Illustrating differences
21 March 2008It seems pretty obvious that part of the gap between the way docs generally think and the way medics generally think is a result of their respective educations: medical school is long on theory and kind of short on the mechanics of actual day in, day out healthcare practice; paramedic school seems to be the opposite.
Today, a doc was lecturing us medical students about asthma, and he described a scenario with which he’d been faced several years ago: responding to an asthma attack on a commercial airline flight; the patient had forgotten her rescue inhaler. (”You’d think on a flight with hundreds of people, more than one would be a doctor. But it was just me.”) He opened up the medical kit and found a BP cuff, stethoscope, and one ampule each of two medications: epinephrine and Valium. (Why just those two, I’ll never know for sure, but can guess. Things have gotten much better since then.) The instructor asked what we would do.

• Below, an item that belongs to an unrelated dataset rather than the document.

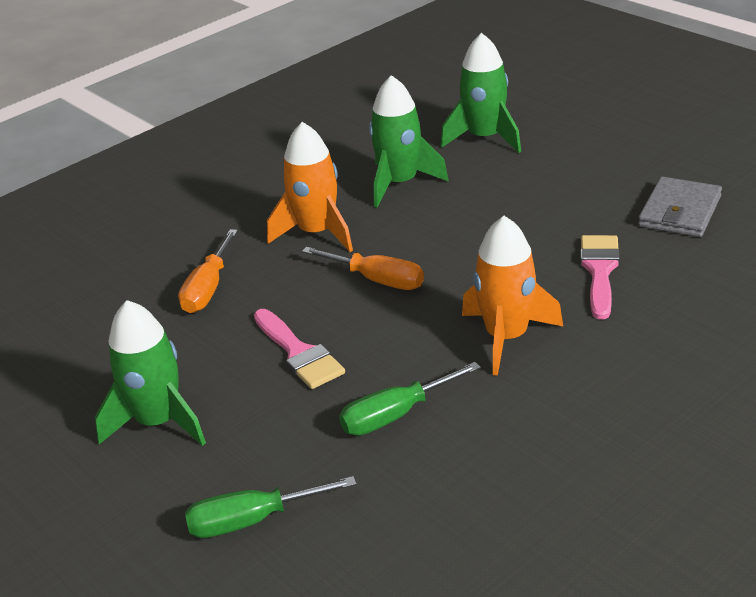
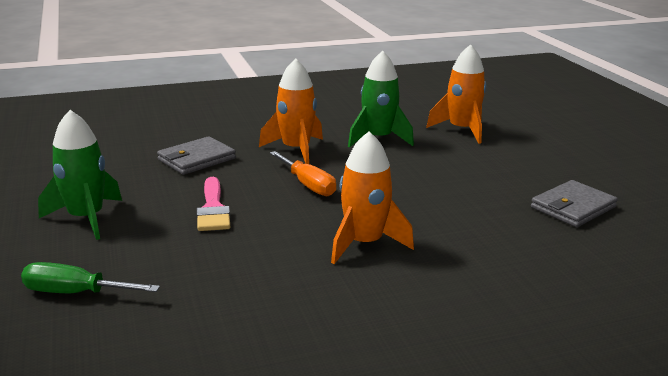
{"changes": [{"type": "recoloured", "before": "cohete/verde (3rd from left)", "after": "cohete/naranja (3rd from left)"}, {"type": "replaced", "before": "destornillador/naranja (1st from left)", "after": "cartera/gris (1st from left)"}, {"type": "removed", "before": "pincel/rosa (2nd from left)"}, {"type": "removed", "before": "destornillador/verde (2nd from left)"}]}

It’s not immensely difficult to come up with exactly what the doctor did: figure out who else on the plane had asthma, had brought a rescue inhaler, and didn’t mind sharing. We also discussed injecting the epi. Then, a couple of my classmates thought up the bright idea to deliver the epi straight to the patient’s lungs.
The doc conceded he wasn’t sure how effective that would be outside of an arrest situation. (It would work beautifully: epi is the active ingredient in Primatene Mist.) However, while the theory was great, every medic out there is already thinking the same thought: in a kit so poorly equipped, what piece of equipment could you possibly to use to deliver the epi to anything other than the back of the throat?